* _Saved entries_:
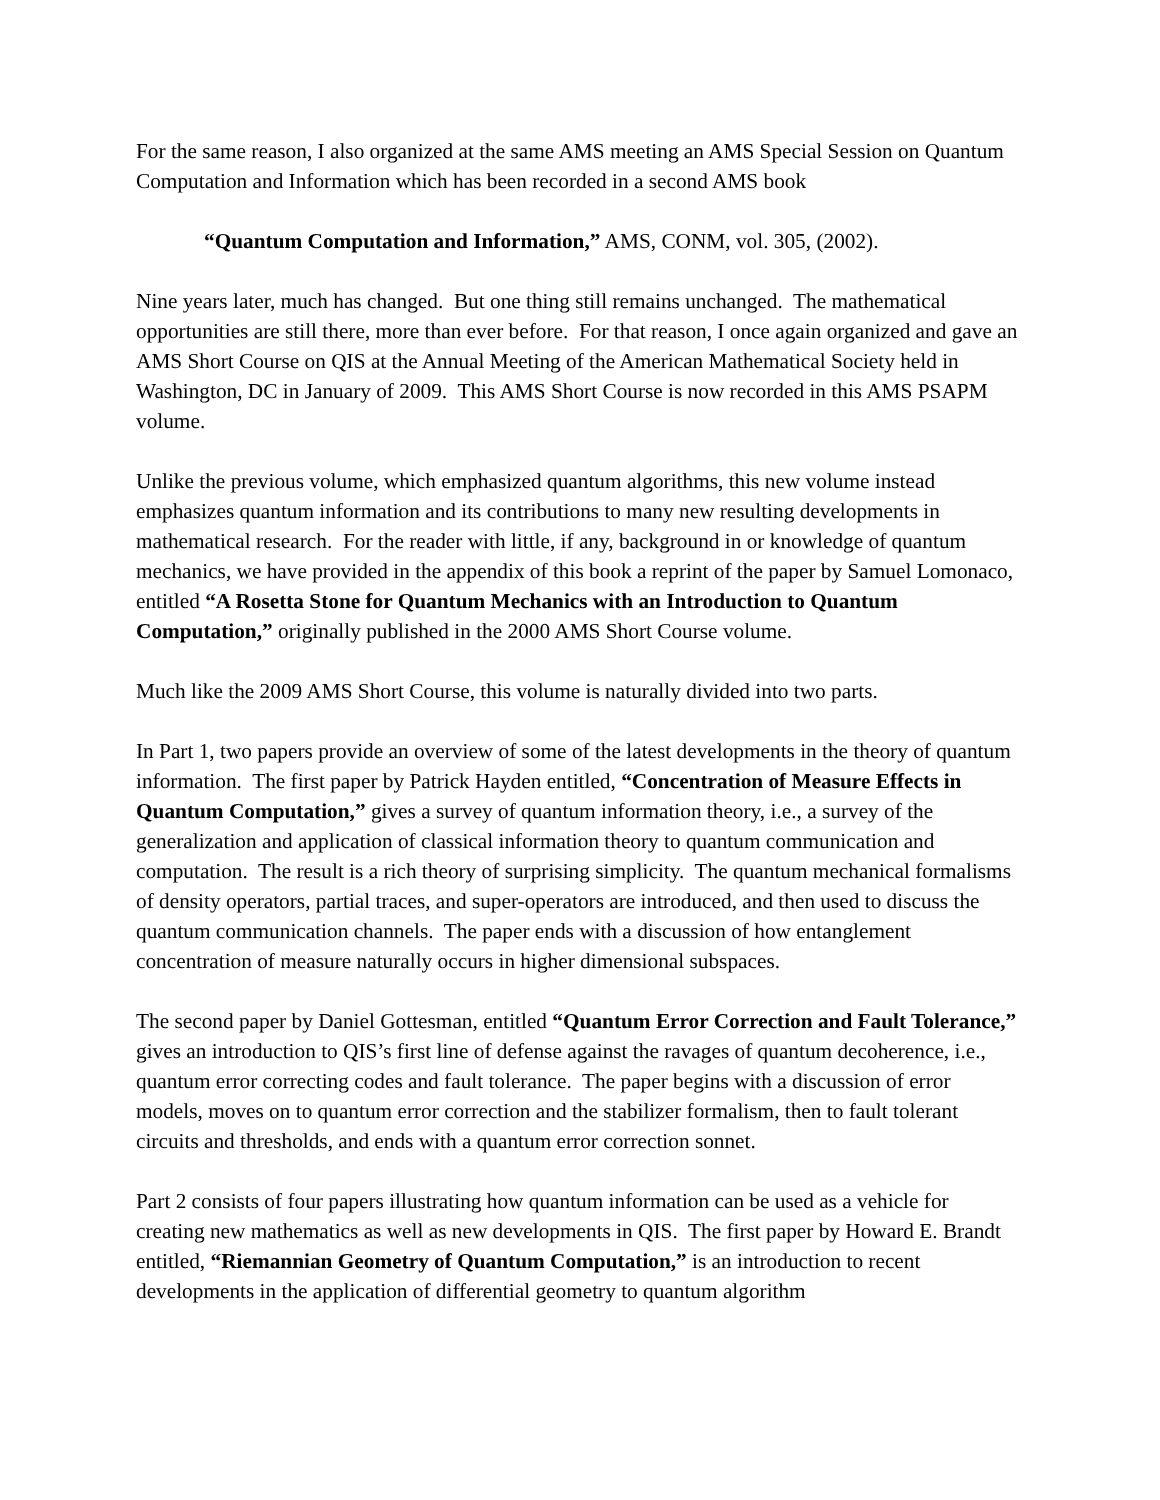For the same reason, I also organized at the same AMS meeting an AMS Special Session on Quantum Computation and Information which has been recorded in a second AMS book
“Quantum Computation and Information,” AMS, CONM, vol. 305, (2002).
Nine years later, much has changed. But one thing still remains unchanged. The mathematical opportunities are still there, more than ever before. For that reason, I once again organized and gave an AMS Short Course on QIS at the Annual Meeting of the American Mathematical Society held in Washington, DC in January of 2009. This AMS Short Course is now recorded in this AMS PSAPM volume.
Unlike the previous volume, which emphasized quantum algorithms, this new volume instead emphasizes quantum information and its contributions to many new resulting developments in mathematical research. For the reader with little, if any, background in or knowledge of quantum mechanics, we have provided in the appendix of this book a reprint of the paper by Samuel Lomonaco, entitled “A Rosetta Stone for Quantum Mechanics with an Introduction to Quantum Computation,” originally published in the 2000 AMS Short Course volume.
Much like the 2009 AMS Short Course, this volume is naturally divided into two parts.
In Part 1, two papers provide an overview of some of the latest developments in the theory of quantum information. The first paper by Patrick Hayden entitled, “Concentration of Measure Effects in Quantum Computation,” gives a survey of quantum information theory, i.e., a survey of the generalization and application of classical information theory to quantum communication and computation. The result is a rich theory of surprising simplicity. The quantum mechanical formalisms of density operators, partial traces, and super-operators are introduced, and then used to discuss the quantum communication channels. The paper ends with a discussion of how entanglement concentration of measure naturally occurs in higher dimensional subspaces.
The second paper by Daniel Gottesman, entitled “Quantum Error Correction and Fault Tolerance,” gives an introduction to QIS’s first line of defense against the ravages of quantum decoherence, i.e., quantum error correcting codes and fault tolerance. The paper begins with a discussion of error models, moves on to quantum error correction and the stabilizer formalism, then to fault tolerant circuits and thresholds, and ends with a quantum error correction sonnet.
Part 2 consists of four papers illustrating how quantum information can be used as a vehicle for creating new mathematics as well as new developments in QIS. The first paper by Howard E. Brandt entitled, “Riemannian Geometry of Quantum Computation,” is an introduction to recent developments in the application of differential geometry to quantum algorithm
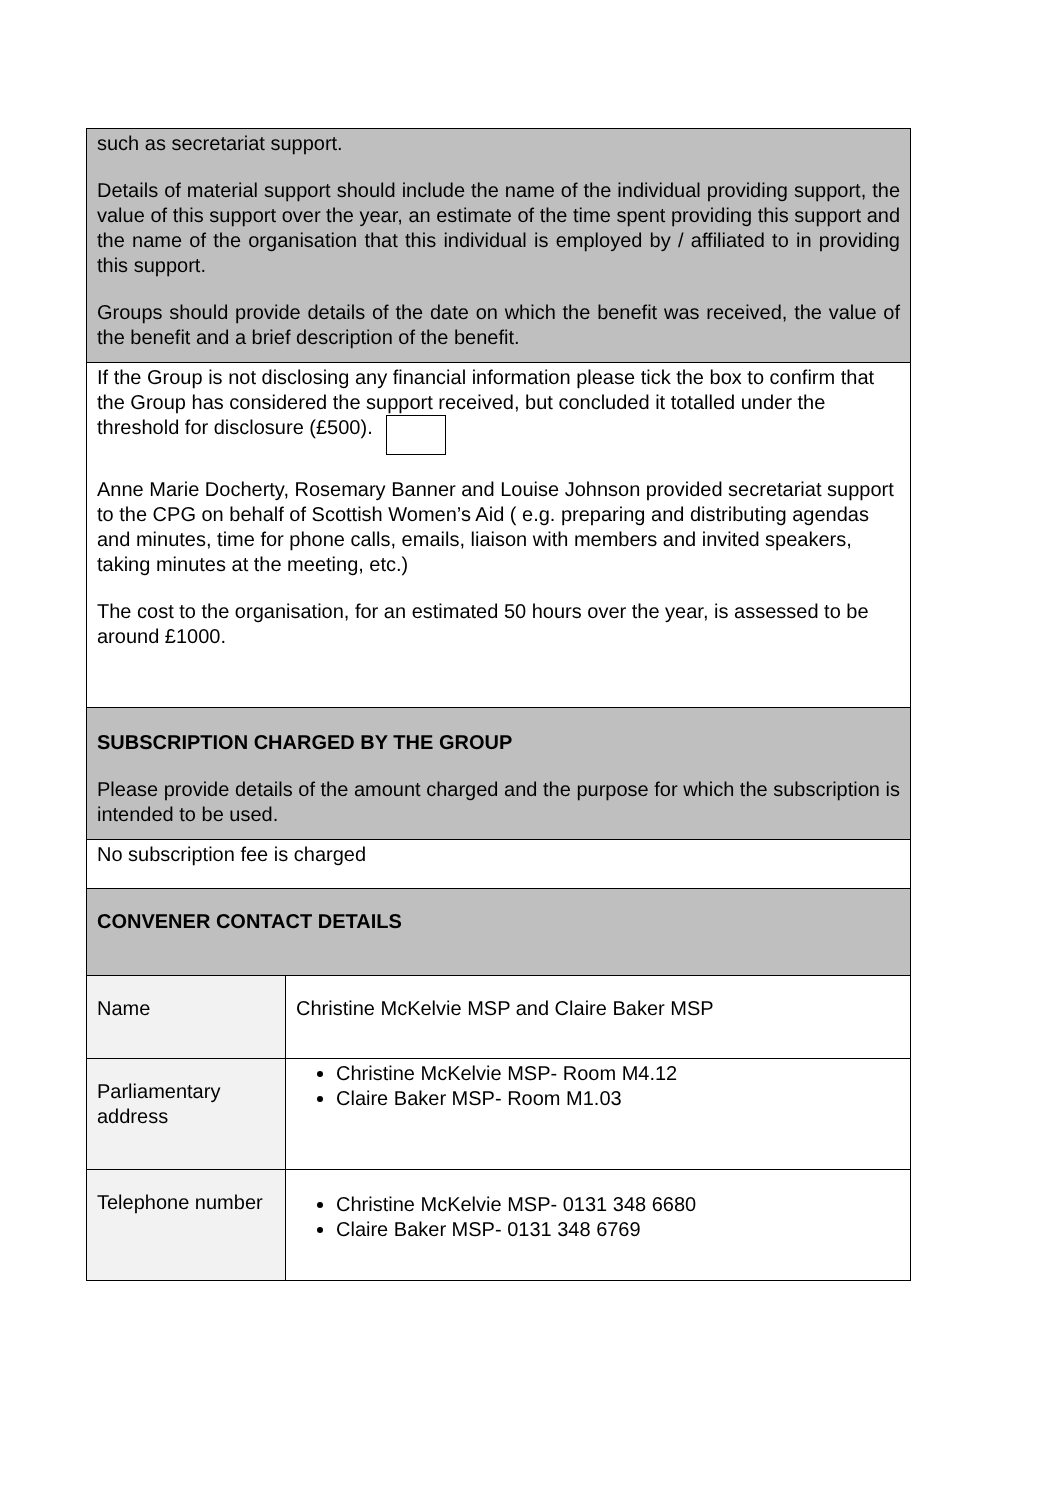| such as secretariat support. Details of material support should include the name of the individual providing support, the value of this support over the year, an estimate of the time spent providing this support and the name of the organisation that this individual is employed by / affiliated to in providing this support. Groups should provide details of the date on which the benefit was received, the value of the benefit and a brief description of the benefit. | |
| If the Group is not disclosing any financial information please tick the box to confirm that the Group has considered the support received, but concluded it totalled under the threshold for disclosure (£500). Anne Marie Docherty, Rosemary Banner and Louise Johnson provided secretariat support to the CPG on behalf of Scottish Women’s Aid ( e.g. preparing and distributing agendas and minutes, time for phone calls, emails, liaison with members and invited speakers, taking minutes at the meeting, etc.) The cost to the organisation, for an estimated 50 hours over the year, is assessed to be around £1000. | |
| SUBSCRIPTION CHARGED BY THE GROUP Please provide details of the amount charged and the purpose for which the subscription is intended to be used. | |
| No subscription fee is charged | |
| CONVENER CONTACT DETAILS | |
| Name | Christine McKelvie MSP and Claire Baker MSP |
| Parliamentary address | Christine McKelvie MSP- Room M4.12 Claire Baker MSP- Room M1.03 |
| Telephone number | Christine McKelvie MSP- 0131 348 6680 Claire Baker MSP- 0131 348 6769 |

* _EXERCISE_:
Exclude all images and retype the data precisely.

* _SOLUTION FOR THIS TASK_:
For the same reason, I also organized at the same AMS meeting an AMS Special Session on Quantum Computation and Information which has been recorded in a second AMS book
“Quantum Computation and Information,” AMS, CONM, vol. 305, (2002).
Nine years later, much has changed. But one thing still remains unchanged. The mathematical opportunities are still there, more than ever before. For that reason, I once again organized and gave an AMS Short Course on QIS at the Annual Meeting of the American Mathematical Society held in Washington, DC in January of 2009. This AMS Short Course is now recorded in this AMS PSAPM volume.
Unlike the previous volume, which emphasized quantum algorithms, this new volume instead emphasizes quantum information and its contributions to many new resulting developments in mathematical research. For the reader with little, if any, background in or knowledge of quantum mechanics, we have provided in the appendix of this book a reprint of the paper by Samuel Lomonaco, entitled “A Rosetta Stone for Quantum Mechanics with an Introduction to Quantum Computation,” originally published in the 2000 AMS Short Course volume.
Much like the 2009 AMS Short Course, this volume is naturally divided into two parts.
In Part 1, two papers provide an overview of some of the latest developments in the theory of quantum information. The first paper by Patrick Hayden entitled, “Concentration of Measure Effects in Quantum Computation,” gives a survey of quantum information theory, i.e., a survey of the generalization and application of classical information theory to quantum communication and computation. The result is a rich theory of surprising simplicity. The quantum mechanical formalisms of density operators, partial traces, and super-operators are introduced, and then used to discuss the quantum communication channels. The paper ends with a discussion of how entanglement concentration of measure naturally occurs in higher dimensional subspaces.
The second paper by Daniel Gottesman, entitled “Quantum Error Correction and Fault Tolerance,” gives an introduction to QIS’s first line of defense against the ravages of quantum decoherence, i.e., quantum error correcting codes and fault tolerance. The paper begins with a discussion of error models, moves on to quantum error correction and the stabilizer formalism, then to fault tolerant circuits and thresholds, and ends with a quantum error correction sonnet.
Part 2 consists of four papers illustrating how quantum information can be used as a vehicle for creating new mathematics as well as new developments in QIS. The first paper by Howard E. Brandt entitled, “Riemannian Geometry of Quantum Computation,” is an introduction to recent developments in the application of differential geometry to quantum algorithm
| such as secretariat support. Details of material support should include the name of the individual providing support, the value of this support over the year, an estimate of the time spent providing this support and the name of the organisation that this individual is employed by / affiliated to in providing this support. Groups should provide details of the date on which the benefit was received, the value of the benefit and a brief description of the benefit. | |
| If the Group is not disclosing any financial information please tick the box to confirm that the Group has considered the support received, but concluded it totalled under the threshold for disclosure (£500). Anne Marie Docherty, Rosemary Banner and Louise Johnson provided secretariat support to the CPG on behalf of Scottish Women’s Aid ( e.g. preparing and distributing agendas and minutes, time for phone calls, emails, liaison with members and invited speakers, taking minutes at the meeting, etc.) The cost to the organisation, for an estimated 50 hours over the year, is assessed to be around £1000. | |
| SUBSCRIPTION CHARGED BY THE GROUP Please provide details of the amount charged and the purpose for which the subscription is intended to be used. | |
| No subscription fee is charged | |
| CONVENER CONTACT DETAILS | |
| Name | Christine McKelvie MSP and Claire Baker MSP |
| Parliamentary address | Christine McKelvie MSP- Room M4.12 Claire Baker MSP- Room M1.03 |
| Telephone number | Christine McKelvie MSP- 0131 348 6680 Claire Baker MSP- 0131 348 6769 |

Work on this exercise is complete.